The medicinal nature of the spirit carries through to the tongue; juniper isn’t immediately obvious to taste, instead the English botanicals shine. Spice hits the back of the throat and the coriander brings a real, deep warmth to the citrus. Juniper as an singular ingredient isn’t obvious (perhaps a little more at the end), wherein the mouth is coated with a sharp, piny taste.
Tasted neat, Fishers is an intriguing gin with a long, winding finish. In a G&T we’d recommend a slice of lemon to serve – this will freshen up the herbal and spiced botanicals, which at times can conspire to overwhelm the glass. Andrew himself recommends a sweet garnish like dried pineapple, which would counteract the gin’s otherwise savoury tone.
The Fishers Gin branding is very cool – the fishing net pattern on the bottle is visually striking and beautifully complex, with loops and lines and seemingly infinite details filling the corners. The Fishers logo itself echoes those – sitting inside a complex, line filled frame, with an anchor above the name to further represent the sea theme.

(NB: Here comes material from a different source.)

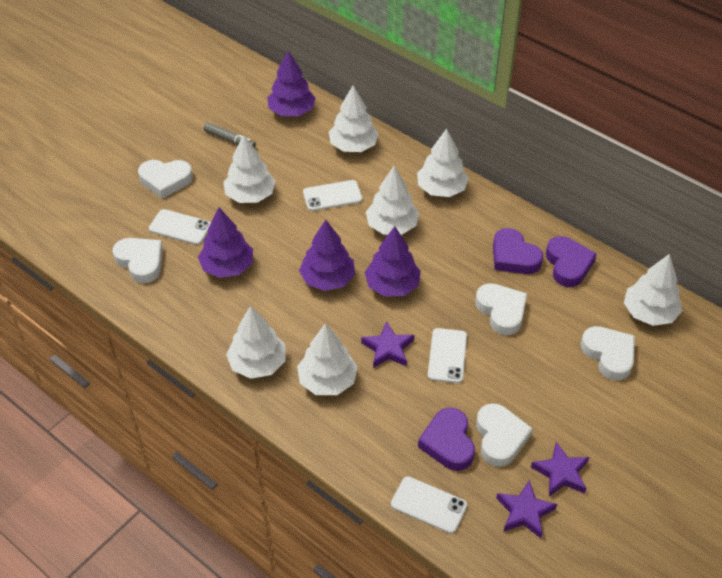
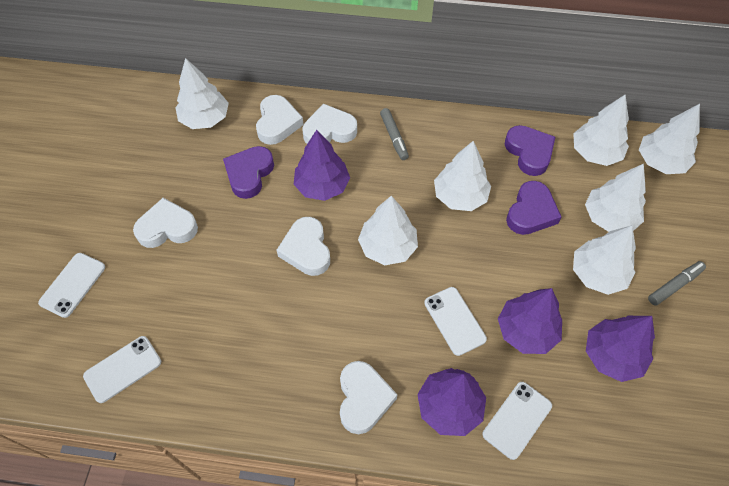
grey marker: 1 -> 2
purple star: 3 -> 0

With the gin selling well, Heald and co have started to consider adding variants into the Fishers family. They’re working on a sloe gin and would like to make a 100% English Fishers product – though the lack of juniper available in the country might mean this product won’t be a gin.
Fishers is a gin that tastes like no other, but one made with a clear understanding of the spirit. The aim – “to create a rare, unique flavour” has been well and truly met. While it may not be the first choice for juniper purists and yes, it is polarising in its flavour profile, but the long finish and piny aftertaste make it one we feel is well worth seeking out.